Secondo le deposizioni di Gaspare Spatuzza, che prese parte al rapimento, i sequestratori si travestirono da poliziotti della DIA ingannando facilmente il ragazzo, che credeva di poter rivedere il padre, in quel periodo sotto protezione lontano dalla Sicilia. Spatuzza raccontò anche che: “Agli occhi del ragazzo siamo apparsi degli angeli, ma in realtà eravamo dei lupi. (…) Lui era felice, diceva ‘Papà mio, amore mio’ “.

Il piccolo Di Matteo fu tenuto in ostaggio per quasi due anni, trasferito di casolare in casolare con una catena al collo. Ma il padre restò deciso a collaborare con lo Stato e così Brusca diede l’ordine di far sparire ogni traccia di quel ragazzo innocente. Venne strangolato e sciolto nell’acido.

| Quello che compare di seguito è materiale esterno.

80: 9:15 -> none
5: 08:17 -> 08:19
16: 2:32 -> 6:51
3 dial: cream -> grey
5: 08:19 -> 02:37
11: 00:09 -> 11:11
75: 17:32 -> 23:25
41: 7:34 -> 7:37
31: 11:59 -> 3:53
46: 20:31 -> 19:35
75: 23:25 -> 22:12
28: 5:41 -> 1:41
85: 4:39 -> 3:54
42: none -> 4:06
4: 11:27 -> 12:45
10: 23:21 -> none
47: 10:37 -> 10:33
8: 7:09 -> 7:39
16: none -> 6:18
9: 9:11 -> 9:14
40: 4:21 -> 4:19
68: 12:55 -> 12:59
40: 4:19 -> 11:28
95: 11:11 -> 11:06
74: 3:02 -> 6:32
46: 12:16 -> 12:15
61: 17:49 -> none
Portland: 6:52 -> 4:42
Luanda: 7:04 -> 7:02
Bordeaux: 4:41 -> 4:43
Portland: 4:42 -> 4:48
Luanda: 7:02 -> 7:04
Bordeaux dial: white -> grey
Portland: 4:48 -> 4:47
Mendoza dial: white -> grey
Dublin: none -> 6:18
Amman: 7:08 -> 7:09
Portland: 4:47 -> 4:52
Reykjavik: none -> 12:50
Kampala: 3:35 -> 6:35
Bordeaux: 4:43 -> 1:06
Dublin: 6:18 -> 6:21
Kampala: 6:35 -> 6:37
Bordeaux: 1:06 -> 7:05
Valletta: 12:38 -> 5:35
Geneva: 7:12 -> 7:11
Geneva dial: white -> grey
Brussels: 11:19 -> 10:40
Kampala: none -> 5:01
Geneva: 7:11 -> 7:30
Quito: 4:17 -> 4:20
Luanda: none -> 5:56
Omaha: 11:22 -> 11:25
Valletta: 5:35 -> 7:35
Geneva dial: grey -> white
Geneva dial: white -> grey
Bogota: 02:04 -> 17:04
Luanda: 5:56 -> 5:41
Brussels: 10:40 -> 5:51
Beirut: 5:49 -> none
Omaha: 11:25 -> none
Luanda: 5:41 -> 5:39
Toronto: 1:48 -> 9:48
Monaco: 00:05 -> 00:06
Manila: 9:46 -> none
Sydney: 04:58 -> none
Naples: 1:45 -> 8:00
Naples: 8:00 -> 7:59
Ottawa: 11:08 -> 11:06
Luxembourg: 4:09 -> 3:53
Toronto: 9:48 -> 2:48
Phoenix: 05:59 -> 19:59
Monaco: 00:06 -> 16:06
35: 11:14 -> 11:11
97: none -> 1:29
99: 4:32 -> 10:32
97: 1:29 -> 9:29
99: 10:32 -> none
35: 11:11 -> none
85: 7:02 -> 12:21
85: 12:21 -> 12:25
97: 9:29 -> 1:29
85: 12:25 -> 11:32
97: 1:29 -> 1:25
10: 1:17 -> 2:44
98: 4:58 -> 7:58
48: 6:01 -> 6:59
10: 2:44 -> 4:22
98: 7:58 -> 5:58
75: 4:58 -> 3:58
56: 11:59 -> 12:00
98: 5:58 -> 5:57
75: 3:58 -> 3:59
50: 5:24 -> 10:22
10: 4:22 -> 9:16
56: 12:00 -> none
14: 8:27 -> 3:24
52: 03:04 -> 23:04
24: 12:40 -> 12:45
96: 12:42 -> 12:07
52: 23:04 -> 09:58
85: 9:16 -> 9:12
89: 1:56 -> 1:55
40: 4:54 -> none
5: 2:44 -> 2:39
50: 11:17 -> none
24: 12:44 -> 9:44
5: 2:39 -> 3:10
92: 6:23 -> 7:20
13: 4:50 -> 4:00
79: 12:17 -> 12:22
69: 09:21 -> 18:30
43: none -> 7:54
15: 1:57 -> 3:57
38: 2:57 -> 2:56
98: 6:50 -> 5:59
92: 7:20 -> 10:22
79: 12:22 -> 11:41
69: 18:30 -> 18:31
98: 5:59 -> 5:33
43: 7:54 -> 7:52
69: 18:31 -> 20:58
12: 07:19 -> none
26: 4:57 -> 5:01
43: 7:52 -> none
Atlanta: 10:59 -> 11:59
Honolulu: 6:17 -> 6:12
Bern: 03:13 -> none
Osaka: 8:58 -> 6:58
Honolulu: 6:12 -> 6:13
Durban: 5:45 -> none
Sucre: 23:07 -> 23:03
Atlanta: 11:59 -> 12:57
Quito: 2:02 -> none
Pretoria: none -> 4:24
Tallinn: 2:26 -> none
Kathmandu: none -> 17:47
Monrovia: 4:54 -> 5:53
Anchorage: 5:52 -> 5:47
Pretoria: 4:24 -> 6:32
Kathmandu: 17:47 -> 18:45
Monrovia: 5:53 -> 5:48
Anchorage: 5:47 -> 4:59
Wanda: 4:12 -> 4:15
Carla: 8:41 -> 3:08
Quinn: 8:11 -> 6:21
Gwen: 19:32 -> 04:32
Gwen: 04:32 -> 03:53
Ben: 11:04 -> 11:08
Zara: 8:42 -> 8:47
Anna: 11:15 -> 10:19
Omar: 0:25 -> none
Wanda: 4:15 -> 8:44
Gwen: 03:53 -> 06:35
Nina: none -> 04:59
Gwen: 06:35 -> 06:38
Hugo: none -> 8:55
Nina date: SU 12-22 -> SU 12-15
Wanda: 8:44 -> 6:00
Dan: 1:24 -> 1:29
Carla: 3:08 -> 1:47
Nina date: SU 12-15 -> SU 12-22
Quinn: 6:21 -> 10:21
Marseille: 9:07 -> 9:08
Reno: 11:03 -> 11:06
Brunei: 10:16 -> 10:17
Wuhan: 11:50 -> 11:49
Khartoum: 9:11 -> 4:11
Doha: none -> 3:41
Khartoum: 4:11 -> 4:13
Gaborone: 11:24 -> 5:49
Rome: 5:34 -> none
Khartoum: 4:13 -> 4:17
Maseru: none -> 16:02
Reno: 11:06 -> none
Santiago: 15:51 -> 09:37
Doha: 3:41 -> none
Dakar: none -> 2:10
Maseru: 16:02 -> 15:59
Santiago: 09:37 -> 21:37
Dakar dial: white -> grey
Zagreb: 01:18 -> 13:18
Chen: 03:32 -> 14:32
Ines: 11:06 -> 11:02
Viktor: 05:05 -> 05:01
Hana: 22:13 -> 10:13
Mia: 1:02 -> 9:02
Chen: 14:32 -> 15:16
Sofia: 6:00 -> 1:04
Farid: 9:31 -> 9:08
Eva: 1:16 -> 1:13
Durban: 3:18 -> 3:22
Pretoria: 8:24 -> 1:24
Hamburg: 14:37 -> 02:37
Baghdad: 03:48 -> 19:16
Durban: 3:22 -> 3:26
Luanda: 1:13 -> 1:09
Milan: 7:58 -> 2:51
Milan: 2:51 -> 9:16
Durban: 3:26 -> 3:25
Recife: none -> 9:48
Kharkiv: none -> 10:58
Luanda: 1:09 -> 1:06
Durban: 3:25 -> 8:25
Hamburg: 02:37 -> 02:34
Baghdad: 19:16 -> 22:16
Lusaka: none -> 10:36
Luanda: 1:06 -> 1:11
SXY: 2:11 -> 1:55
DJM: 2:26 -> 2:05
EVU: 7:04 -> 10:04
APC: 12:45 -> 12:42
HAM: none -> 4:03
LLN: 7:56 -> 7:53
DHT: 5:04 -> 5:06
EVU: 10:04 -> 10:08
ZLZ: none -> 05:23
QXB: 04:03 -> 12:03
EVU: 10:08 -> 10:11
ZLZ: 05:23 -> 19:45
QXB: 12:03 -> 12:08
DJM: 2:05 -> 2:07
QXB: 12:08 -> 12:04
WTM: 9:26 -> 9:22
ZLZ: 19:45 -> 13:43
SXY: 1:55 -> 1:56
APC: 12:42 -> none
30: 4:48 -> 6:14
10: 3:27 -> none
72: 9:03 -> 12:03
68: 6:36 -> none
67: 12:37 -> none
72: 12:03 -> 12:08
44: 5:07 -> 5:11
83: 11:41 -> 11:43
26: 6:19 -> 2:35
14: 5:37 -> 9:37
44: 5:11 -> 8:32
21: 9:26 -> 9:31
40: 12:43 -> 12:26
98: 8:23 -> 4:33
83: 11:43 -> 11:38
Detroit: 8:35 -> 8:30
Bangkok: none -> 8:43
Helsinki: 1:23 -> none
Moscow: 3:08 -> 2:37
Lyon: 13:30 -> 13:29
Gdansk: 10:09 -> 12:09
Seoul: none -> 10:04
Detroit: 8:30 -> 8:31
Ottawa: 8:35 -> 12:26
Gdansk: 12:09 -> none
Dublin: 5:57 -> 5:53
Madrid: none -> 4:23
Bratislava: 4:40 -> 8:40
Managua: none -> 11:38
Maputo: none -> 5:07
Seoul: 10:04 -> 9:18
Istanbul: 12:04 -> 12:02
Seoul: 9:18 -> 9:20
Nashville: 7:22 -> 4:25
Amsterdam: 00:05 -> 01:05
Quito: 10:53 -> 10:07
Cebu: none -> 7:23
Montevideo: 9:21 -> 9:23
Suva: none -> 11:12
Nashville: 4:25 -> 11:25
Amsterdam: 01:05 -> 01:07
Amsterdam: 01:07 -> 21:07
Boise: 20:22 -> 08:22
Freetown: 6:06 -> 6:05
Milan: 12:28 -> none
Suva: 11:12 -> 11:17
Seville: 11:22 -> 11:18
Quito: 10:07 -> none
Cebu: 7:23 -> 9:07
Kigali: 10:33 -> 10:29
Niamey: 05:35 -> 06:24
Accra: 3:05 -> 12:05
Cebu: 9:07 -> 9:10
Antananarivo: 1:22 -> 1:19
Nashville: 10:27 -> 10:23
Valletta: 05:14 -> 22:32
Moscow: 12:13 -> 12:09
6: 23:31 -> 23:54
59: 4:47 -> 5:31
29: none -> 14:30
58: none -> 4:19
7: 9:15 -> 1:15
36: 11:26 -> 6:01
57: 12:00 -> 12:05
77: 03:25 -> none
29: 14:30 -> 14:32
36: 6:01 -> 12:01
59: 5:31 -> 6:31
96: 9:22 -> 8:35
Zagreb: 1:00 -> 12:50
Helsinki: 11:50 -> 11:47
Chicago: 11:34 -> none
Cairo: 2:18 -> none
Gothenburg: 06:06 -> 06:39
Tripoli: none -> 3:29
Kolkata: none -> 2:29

Dopo la notizia della scarcerazione di Giovanni Brusca, Santino, ancora oggi protetto in una località segreta, pronuncia parole amare nei confronti dell’uomo che uccise suo figlio. “Dopo trent’anni si fanno ancora testimoniare ai processi. Io vado per dire quello che so. Ma a che cosa serve se poi lo stesso Stato si lascia fregare da un imbroglione, da un depistatore?”, ha detto in un’intervista al Corriere della Sera.

“Non trovo le parole per spiegare la mia amarezza – continua nell’intervista – A chi devo dirlo? È passato meno di un anno da quando avevano liberato un carceriere di mio figlio, a Ganci, il paesino delle Madonie, uno dei posti del calvario. Ma la verità è che tutti i sorveglianti e gli aguzzini della mia creatura sono liberi. Tutti a casa. E ora va a casa pure il capo che organizzò e decise tutto. Lo stesso boia di Capaci. Si può dire boia? Lo posso dire io?”.

Per lui la legge non può essere uguale per tutti, non “per questa gente”. “Brusca non merita niente. Oltre mio figlio, ha pure ucciso una ragazza incinta di 23 anni, Antonella Bonomo, dopo avere torturato il fidanzato. Strangolata, senza motivo, senza che sapesse niente di affari e cosacce loro. Questa gente non fa parte dell’umanità”, ha detto.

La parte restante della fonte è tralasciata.